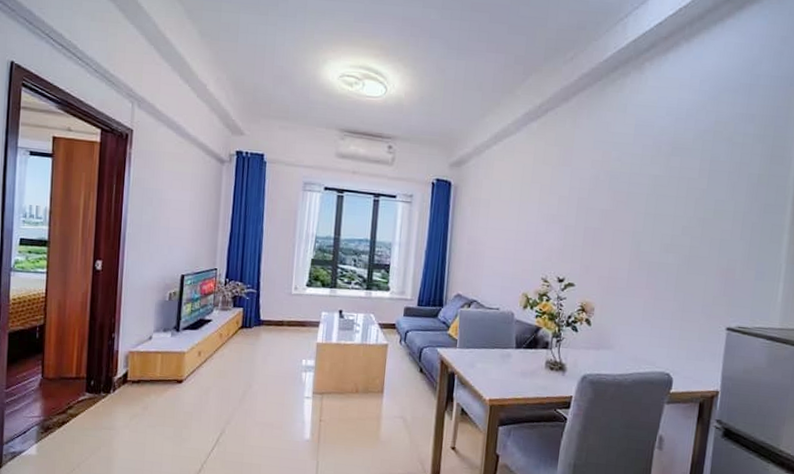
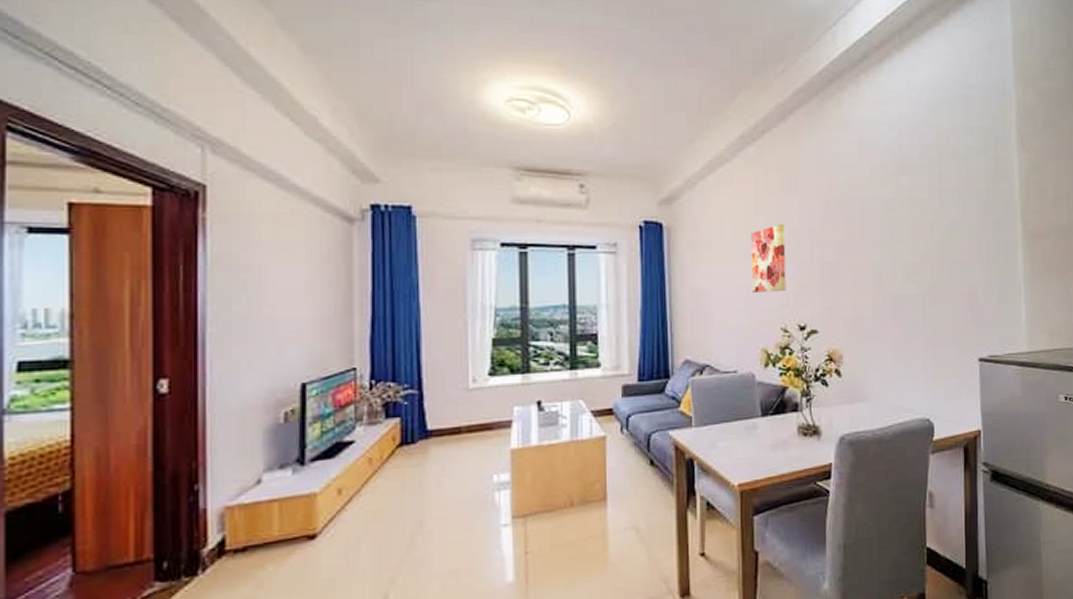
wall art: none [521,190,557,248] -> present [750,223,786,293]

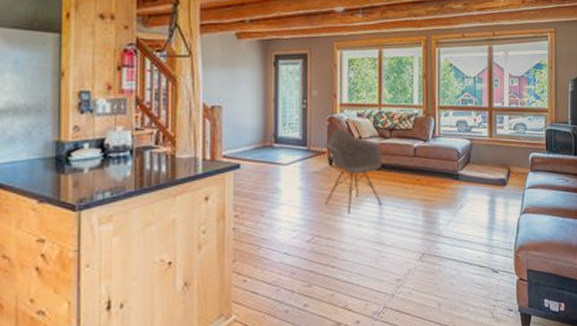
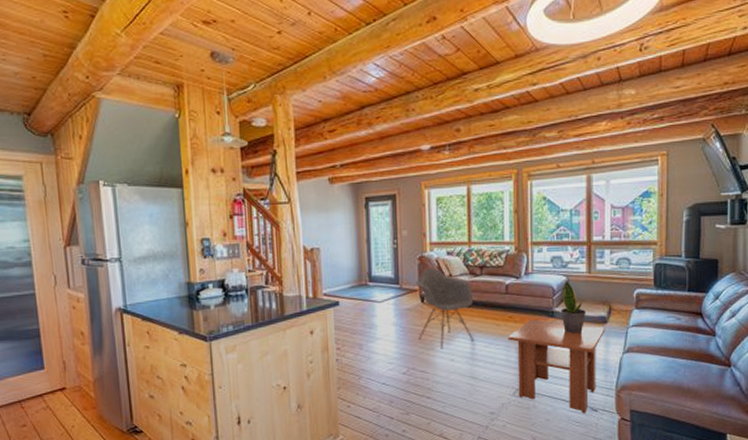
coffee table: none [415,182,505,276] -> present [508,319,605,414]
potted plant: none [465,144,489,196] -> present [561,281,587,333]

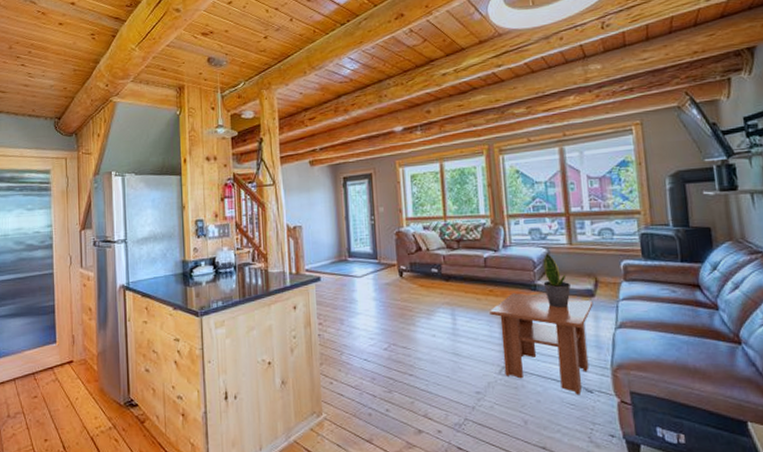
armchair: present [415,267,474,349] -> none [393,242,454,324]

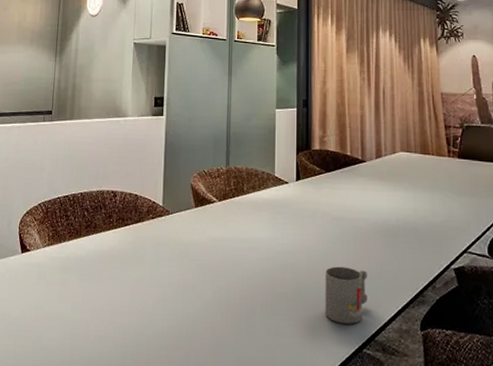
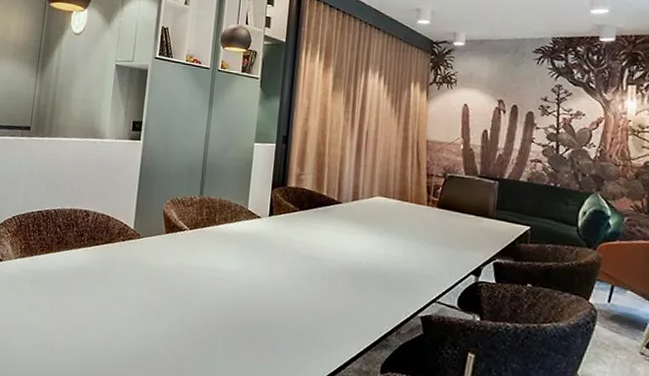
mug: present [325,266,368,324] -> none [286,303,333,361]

_ _ _ _ _ _ _

== What is being asked ==
Write out, with no pictures, only the lines from the line containing "potted plant: none" through the last line of the listing above, exactly and with both ends included.

== Exercise answer ==
potted plant: none [465,144,489,196] -> present [561,281,587,333]

armchair: present [415,267,474,349] -> none [393,242,454,324]

mug: present [325,266,368,324] -> none [286,303,333,361]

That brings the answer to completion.